The shark cage diving eco-tourism operators, who would normally witness multiple individual sharks visiting their vessels and up to 30 seal predations daily, have not had a single sighting at Seal Island this year.

Further supporting evidence of the absence of these large apex predators is the lack of any feeding or bite marks on the whale carcasses the City has removed from False Bay this year.

Great White sharks, through the eco-tourism and documentary film making sectors, contribute significantly to Cape Town’s local economy. Despite the lack of Great White shark activity, tourism operators have managed to view seven Gill sharks. Gill sharks were previously not present at Seal Island, and this confirms that there are changes happening within the ecosystem.

It is uncertain at this time whether the Great Whites have left False Bay for good, or whether this reduced presence is only short-term.

The City and the Shark Spotters applied research programme will continue to monitor shark activity in False Bay and remain hopeful that the absence of the sharks is a short-term cycle in a larger, long-term ecological pattern.

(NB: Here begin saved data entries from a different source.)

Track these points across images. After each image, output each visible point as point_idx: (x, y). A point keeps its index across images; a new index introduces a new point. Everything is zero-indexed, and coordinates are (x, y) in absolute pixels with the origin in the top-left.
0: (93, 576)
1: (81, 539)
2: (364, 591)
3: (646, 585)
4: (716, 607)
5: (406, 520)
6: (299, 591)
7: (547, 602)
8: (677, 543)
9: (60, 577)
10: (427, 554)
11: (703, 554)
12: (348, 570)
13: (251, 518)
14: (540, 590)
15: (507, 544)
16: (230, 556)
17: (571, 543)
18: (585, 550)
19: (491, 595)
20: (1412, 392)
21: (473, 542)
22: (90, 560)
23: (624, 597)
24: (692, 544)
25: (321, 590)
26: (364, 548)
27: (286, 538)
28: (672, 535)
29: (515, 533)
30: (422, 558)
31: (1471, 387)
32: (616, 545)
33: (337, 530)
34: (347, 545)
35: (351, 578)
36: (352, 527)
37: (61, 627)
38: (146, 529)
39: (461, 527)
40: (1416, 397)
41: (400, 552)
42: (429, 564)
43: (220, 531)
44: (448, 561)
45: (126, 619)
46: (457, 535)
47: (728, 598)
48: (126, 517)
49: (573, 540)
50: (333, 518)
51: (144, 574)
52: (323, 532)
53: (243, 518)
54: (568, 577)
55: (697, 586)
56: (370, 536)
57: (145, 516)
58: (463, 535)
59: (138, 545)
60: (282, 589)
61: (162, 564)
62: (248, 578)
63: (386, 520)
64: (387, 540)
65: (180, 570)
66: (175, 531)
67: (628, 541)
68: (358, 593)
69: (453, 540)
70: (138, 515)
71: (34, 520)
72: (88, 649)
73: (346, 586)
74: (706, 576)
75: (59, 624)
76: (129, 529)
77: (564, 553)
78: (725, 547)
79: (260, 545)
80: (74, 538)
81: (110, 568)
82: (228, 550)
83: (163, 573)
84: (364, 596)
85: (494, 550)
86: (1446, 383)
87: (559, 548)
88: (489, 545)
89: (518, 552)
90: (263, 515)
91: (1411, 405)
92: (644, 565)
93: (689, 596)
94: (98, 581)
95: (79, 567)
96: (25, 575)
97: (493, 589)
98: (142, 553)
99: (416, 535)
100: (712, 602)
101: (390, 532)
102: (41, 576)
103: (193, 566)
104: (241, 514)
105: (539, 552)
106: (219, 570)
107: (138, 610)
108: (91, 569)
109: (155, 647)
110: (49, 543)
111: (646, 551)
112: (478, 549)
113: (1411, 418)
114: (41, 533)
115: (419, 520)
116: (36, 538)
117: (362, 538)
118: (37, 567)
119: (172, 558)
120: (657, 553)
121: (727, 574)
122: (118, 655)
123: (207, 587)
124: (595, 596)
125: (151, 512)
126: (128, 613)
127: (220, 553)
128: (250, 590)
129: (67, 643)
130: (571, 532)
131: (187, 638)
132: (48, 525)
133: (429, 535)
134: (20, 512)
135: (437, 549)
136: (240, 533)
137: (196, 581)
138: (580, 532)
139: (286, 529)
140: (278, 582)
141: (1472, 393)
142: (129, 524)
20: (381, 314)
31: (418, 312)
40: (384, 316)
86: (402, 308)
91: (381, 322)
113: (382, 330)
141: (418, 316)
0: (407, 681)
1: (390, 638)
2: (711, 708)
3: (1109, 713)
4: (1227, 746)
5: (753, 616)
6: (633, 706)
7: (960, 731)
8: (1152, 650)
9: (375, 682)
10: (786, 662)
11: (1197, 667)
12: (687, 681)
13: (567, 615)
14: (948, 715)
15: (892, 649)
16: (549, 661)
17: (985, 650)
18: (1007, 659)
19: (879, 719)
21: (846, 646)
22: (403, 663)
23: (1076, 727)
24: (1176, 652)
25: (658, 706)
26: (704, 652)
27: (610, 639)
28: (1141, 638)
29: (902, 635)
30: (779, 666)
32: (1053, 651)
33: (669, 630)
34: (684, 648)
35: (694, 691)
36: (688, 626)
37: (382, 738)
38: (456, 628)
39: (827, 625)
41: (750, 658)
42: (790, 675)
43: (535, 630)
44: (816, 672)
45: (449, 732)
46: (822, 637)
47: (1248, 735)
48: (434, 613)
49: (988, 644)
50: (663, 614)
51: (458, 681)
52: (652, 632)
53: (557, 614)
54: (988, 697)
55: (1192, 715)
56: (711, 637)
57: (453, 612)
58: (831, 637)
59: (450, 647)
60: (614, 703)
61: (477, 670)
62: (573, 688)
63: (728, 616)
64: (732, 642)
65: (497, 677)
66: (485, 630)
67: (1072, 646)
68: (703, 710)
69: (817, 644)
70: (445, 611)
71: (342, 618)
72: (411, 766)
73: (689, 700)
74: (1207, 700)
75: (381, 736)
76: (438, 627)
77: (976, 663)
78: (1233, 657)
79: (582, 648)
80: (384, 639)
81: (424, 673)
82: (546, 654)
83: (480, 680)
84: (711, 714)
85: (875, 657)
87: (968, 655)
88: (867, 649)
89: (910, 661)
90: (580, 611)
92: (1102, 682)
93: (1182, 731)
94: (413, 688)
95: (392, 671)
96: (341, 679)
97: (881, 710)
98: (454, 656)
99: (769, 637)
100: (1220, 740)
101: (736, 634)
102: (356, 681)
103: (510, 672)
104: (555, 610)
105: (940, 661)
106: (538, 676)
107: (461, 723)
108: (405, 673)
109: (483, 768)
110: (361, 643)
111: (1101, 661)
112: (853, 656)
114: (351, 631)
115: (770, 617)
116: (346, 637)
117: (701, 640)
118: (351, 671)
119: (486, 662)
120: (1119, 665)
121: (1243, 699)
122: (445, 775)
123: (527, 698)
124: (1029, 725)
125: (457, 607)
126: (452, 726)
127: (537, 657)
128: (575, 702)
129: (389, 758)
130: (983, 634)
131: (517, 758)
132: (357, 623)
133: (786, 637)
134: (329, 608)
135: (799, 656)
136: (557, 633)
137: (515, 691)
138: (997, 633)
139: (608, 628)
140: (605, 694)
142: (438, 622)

Despite the disappearance of the sharks from False Bay, the City will still continue with the Shark Spotting Programme at the following popular beaches:

  • Fish Hoek
  • Clovelly
  • Kalk Bay
  • Muizenberg
  • Monwabisi; and
  • Caves at Kogel Bay

The Fish Hoek shark exclusion barrier will also be deployed for the annual Spring Splash on September 1, over weekends, public holidays, and school holidays during October 2019, and April 2020; and daily from November 1 to March 31, 2020, weather permitting.